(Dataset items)
────────
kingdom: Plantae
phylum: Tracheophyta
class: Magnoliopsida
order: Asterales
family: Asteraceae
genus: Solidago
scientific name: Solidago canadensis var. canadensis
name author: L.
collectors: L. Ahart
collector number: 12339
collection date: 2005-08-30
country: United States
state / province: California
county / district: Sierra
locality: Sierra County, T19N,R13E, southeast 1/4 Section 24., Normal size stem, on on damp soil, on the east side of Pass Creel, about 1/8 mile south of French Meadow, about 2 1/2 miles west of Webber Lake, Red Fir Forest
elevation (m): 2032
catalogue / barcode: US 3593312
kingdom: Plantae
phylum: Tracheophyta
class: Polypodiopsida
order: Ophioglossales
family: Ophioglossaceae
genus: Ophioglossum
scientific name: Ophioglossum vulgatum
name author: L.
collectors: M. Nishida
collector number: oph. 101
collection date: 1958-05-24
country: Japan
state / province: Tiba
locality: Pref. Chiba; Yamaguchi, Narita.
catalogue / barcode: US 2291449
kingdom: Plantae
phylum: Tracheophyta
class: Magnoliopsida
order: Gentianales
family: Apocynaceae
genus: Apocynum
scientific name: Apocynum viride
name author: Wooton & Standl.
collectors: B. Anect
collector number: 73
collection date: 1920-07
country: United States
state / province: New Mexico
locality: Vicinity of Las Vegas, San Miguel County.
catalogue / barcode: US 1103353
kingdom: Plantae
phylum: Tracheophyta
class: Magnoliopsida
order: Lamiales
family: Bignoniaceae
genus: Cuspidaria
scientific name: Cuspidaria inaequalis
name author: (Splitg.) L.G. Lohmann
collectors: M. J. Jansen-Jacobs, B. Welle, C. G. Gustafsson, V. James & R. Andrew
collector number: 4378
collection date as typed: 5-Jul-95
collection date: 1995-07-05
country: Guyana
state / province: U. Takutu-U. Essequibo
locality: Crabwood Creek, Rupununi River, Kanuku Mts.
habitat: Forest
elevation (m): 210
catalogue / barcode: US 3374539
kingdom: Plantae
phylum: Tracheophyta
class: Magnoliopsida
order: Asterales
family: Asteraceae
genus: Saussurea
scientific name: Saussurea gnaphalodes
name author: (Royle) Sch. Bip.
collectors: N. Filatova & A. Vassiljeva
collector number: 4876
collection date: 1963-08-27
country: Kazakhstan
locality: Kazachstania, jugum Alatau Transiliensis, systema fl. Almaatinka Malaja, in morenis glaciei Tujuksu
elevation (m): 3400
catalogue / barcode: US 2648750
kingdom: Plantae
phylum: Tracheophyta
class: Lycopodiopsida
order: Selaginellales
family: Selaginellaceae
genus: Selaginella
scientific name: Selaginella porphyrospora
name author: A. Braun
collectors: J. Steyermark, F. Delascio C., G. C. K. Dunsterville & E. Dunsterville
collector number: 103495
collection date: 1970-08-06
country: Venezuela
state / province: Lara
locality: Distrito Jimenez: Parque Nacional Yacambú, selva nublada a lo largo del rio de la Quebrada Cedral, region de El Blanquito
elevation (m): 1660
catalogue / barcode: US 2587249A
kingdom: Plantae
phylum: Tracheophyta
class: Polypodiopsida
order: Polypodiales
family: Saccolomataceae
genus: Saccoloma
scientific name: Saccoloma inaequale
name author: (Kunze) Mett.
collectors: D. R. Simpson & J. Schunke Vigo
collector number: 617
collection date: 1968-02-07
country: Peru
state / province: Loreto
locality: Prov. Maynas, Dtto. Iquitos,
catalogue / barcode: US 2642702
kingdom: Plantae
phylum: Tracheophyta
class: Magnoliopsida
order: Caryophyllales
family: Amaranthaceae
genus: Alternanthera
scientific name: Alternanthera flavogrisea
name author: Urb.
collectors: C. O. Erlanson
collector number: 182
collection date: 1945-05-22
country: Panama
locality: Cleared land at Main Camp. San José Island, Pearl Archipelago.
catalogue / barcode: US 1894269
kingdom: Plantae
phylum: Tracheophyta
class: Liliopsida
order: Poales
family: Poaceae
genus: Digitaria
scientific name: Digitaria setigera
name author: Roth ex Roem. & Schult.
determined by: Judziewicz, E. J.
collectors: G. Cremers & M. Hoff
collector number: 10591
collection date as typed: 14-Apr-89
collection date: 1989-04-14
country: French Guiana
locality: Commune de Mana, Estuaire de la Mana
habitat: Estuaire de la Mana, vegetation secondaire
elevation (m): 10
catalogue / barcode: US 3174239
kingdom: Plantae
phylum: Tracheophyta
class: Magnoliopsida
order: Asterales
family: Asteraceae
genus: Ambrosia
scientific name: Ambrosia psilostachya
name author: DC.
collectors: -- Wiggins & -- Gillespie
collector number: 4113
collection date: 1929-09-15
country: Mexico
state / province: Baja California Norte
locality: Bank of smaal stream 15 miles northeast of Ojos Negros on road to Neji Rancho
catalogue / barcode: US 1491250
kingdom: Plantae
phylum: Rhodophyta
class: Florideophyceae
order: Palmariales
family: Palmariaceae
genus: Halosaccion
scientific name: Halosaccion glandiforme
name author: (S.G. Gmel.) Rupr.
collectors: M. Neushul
────────
### TASK DESCRIPTION
Rewrite every one of these entries with "locality" swapped for "site", leaving everything else the same.

### CORRECT RESPONSE
kingdom: Plantae
phylum: Tracheophyta
class: Magnoliopsida
order: Asterales
family: Asteraceae
genus: Solidago
scientific name: Solidago canadensis var. canadensis
name author: L.
collectors: L. Ahart
collector number: 12339
collection date: 2005-08-30
country: United States
state / province: California
county / district: Sierra
site: Sierra County, T19N,R13E, southeast 1/4 Section 24., Normal size stem, on on damp soil, on the east side of Pass Creel, about 1/8 mile south of French Meadow, about 2 1/2 miles west of Webber Lake, Red Fir Forest
elevation (m): 2032
catalogue / barcode: US 3593312
kingdom: Plantae
phylum: Tracheophyta
class: Polypodiopsida
order: Ophioglossales
family: Ophioglossaceae
genus: Ophioglossum
scientific name: Ophioglossum vulgatum
name author: L.
collectors: M. Nishida
collector number: oph. 101
collection date: 1958-05-24
country: Japan
state / province: Tiba
site: Pref. Chiba; Yamaguchi, Narita.
catalogue / barcode: US 2291449
kingdom: Plantae
phylum: Tracheophyta
class: Magnoliopsida
order: Gentianales
family: Apocynaceae
genus: Apocynum
scientific name: Apocynum viride
name author: Wooton & Standl.
collectors: B. Anect
collector number: 73
collection date: 1920-07
country: United States
state / province: New Mexico
site: Vicinity of Las Vegas, San Miguel County.
catalogue / barcode: US 1103353
kingdom: Plantae
phylum: Tracheophyta
class: Magnoliopsida
order: Lamiales
family: Bignoniaceae
genus: Cuspidaria
scientific name: Cuspidaria inaequalis
name author: (Splitg.) L.G. Lohmann
collectors: M. J. Jansen-Jacobs, B. Welle, C. G. Gustafsson, V. James & R. Andrew
collector number: 4378
collection date as typed: 5-Jul-95
collection date: 1995-07-05
country: Guyana
state / province: U. Takutu-U. Essequibo
site: Crabwood Creek, Rupununi River, Kanuku Mts.
habitat: Forest
elevation (m): 210
catalogue / barcode: US 3374539
kingdom: Plantae
phylum: Tracheophyta
class: Magnoliopsida
order: Asterales
family: Asteraceae
genus: Saussurea
scientific name: Saussurea gnaphalodes
name author: (Royle) Sch. Bip.
collectors: N. Filatova & A. Vassiljeva
collector number: 4876
collection date: 1963-08-27
country: Kazakhstan
site: Kazachstania, jugum Alatau Transiliensis, systema fl. Almaatinka Malaja, in morenis glaciei Tujuksu
elevation (m): 3400
catalogue / barcode: US 2648750
kingdom: Plantae
phylum: Tracheophyta
class: Lycopodiopsida
order: Selaginellales
family: Selaginellaceae
genus: Selaginella
scientific name: Selaginella porphyrospora
name author: A. Braun
collectors: J. Steyermark, F. Delascio C., G. C. K. Dunsterville & E. Dunsterville
collector number: 103495
collection date: 1970-08-06
country: Venezuela
state / province: Lara
site: Distrito Jimenez: Parque Nacional Yacambú, selva nublada a lo largo del rio de la Quebrada Cedral, region de El Blanquito
elevation (m): 1660
catalogue / barcode: US 2587249A
kingdom: Plantae
phylum: Tracheophyta
class: Polypodiopsida
order: Polypodiales
family: Saccolomataceae
genus: Saccoloma
scientific name: Saccoloma inaequale
name author: (Kunze) Mett.
collectors: D. R. Simpson & J. Schunke Vigo
collector number: 617
collection date: 1968-02-07
country: Peru
state / province: Loreto
site: Prov. Maynas, Dtto. Iquitos,
catalogue / barcode: US 2642702
kingdom: Plantae
phylum: Tracheophyta
class: Magnoliopsida
order: Caryophyllales
family: Amaranthaceae
genus: Alternanthera
scientific name: Alternanthera flavogrisea
name author: Urb.
collectors: C. O. Erlanson
collector number: 182
collection date: 1945-05-22
country: Panama
site: Cleared land at Main Camp. San José Island, Pearl Archipelago.
catalogue / barcode: US 1894269
kingdom: Plantae
phylum: Tracheophyta
class: Liliopsida
order: Poales
family: Poaceae
genus: Digitaria
scientific name: Digitaria setigera
name author: Roth ex Roem. & Schult.
determined by: Judziewicz, E. J.
collectors: G. Cremers & M. Hoff
collector number: 10591
collection date as typed: 14-Apr-89
collection date: 1989-04-14
country: French Guiana
site: Commune de Mana, Estuaire de la Mana
habitat: Estuaire de la Mana, vegetation secondaire
elevation (m): 10
catalogue / barcode: US 3174239
kingdom: Plantae
phylum: Tracheophyta
class: Magnoliopsida
order: Asterales
family: Asteraceae
genus: Ambrosia
scientific name: Ambrosia psilostachya
name author: DC.
collectors: -- Wiggins & -- Gillespie
collector number: 4113
collection date: 1929-09-15
country: Mexico
state / province: Baja California Norte
site: Bank of smaal stream 15 miles northeast of Ojos Negros on road to Neji Rancho
catalogue / barcode: US 1491250
kingdom: Plantae
phylum: Rhodophyta
class: Florideophyceae
order: Palmariales
family: Palmariaceae
genus: Halosaccion
scientific name: Halosaccion glandiforme
name author: (S.G. Gmel.) Rupr.
collectors: M. Neushul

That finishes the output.